We each remarked how well the other looked. She said we would be eating soon, and Peter made a drink for me and one for himself. I met the children, three boys then ten, seven, and five, and the girl then eight, and Peter and I sat down in the living room.
"On the way here," I said, "we were agreeing how close Rocky was with his money. Shortly before he retired I drove him from here into Boston one afternoon. I forget why we went, but the next day he was going to appear at the opening of a supermarket in Rochester, New York, and we had planned to drive back here again for the night. Around six o'clock he said he wanted to drop in at Somerset Hotel. There were five or six guys there who, he said, were well-to-do business men or contractors or whatever. He said they called themselves 'The Jolly Ps.' "
Peter was nodding, indicating that he had heard of them.
"Rocky said that once a month they'd do something together. Maybe it would be just a night in Boston or maybe it would be a weekend hunting or fishing trip, and we dropped in on them in a suite at the Somerset. They had plates of hors d'oeuvres and drinks, and we sat around with them for a while. Then Rocky and I went to dinner at some restaurant where the owner knew him. From there we went to another place where we picked up Frank Fontaine, the comedian, and from there we went to another spot where there was a show. Wherever we went we were on the house. Rocky wasn't springing, and he wouldn't let me."
"That's the way he was," Peter said, smiling and nodding.
"About midnight I told him we either had to start back for Brockton or get a room, so we decided to get a room. We went into a hotel—I've forgotten the name—and walked up to the desk and I told the clerk what we wanted. He turned the register around for me and handed me a pen. I was just about to sign us in when your brother said, 'Wait. Don't sign that. I know where we can get a room for free. It won't cost us anything. We can go back to the Somerset, and those guys will be leaving soon and we can sleep there.' I said, 'Look, Rock. I'll pay for it, so let's stay here.' 'No,' he said, and he took the pen out of my hand and handed it back to the desk clerk.
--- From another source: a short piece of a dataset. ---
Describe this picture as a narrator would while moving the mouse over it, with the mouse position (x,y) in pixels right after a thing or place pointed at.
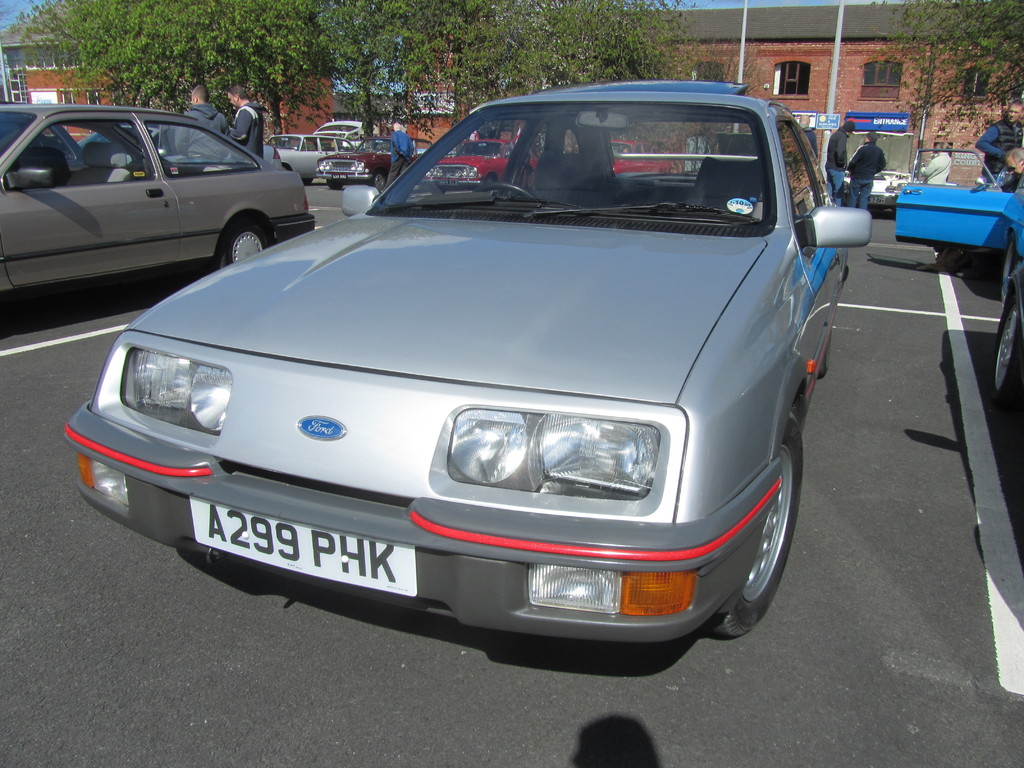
In this image we can see the vehicles (222,260) parked on the road (416,641). We can also see a few people (253,149) standing. In the background (271,117) we can see the houses (816,35), poles (839,20) and also trees (511,67). Some part of sky (13,16) is also visible.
"When we got back to the suite the guys were still there. The place was full of cigar smoke, the ash trays were full and what was left of the hors d'oeuvres looked like animal leavings."
Peter was laughing now.
"So Rocky said to them, 'You fellas won't be using the beds in there, so do you mind if Bill and I sack out?' They said it was all right with them, so we went into the bedroom. Your brother went right to sleep, but I lay there listening to the laughter in the sitting room and finding it hard to believe I was in a situation like this with the heavyweight champion of the world.
"Finally, about two or three in the morning, I heard our hosts leaving and the door slam. Rocky had left a call for eight o'clock, but when we got up and I walked into the bathroom, there weren't any clean towels. All of them, bath towels and all, had been used and most of them were on the floor. After we washed, we dried our faces and hands with toilet paper."
Peter was laughing again.
"Now we go out to the car, figuring we'll get breakfast at the airport. I remember it was a beautiful sunny morning, and we're just about to get into the car when we hear a voice hollering, 'Hey Rock!' We look up at the hotel and your brother says, 'It's Ted! It's Ted Williams! We can get breakfast with him. Let's go up.'
"Up we go. Ted asked if he could order breakfast for us, and I was so embarrassed that I declined. Rocky had orange juice, a couple of eggs, toast and coffee, and he had no sooner finished that when he asked Ted if he could use his razor. Ted told him to go right ahead, so he shaved with Ted Williams' razor, and I drove him to the airport where he took off to open the supermarket at noon in Rochester, New York."
"That's the way he was," Peter said. "In a way he was peculiar, because he was different with all kinds of people."
"I can believe that," I said. "In fact, I know it."
"He never wanted to offend anybody."
"How well I know," I said. "One night in Boston, he and Allie and I drove out to the airport to pick up someone. Allie said, 'You don't want this guy, Rock.' Rocky said, 'I know.' So Allie said, 'Then tell him.' Rocky said, 'I don't want to hurt his feelings.' Allie said, 'The hell with his feelings.' And Rocky said, 'You see, I don't mind knocking a guy out in the ring, but I don't like to hurt anyone's feelings.' "
Peter was nodding again.
"You know how he was in the ring," I said. "He was a destroyer, and they used to say that you'd have to kill him to get him out of there. After he became champ, and he was in camp or traveling around the country, he used to send post cards to guys he'd knocked out on the way up. They were house painters or carpenters or whatever now, and he'd inquire how they were and wish them well, and some of them corresponded with him."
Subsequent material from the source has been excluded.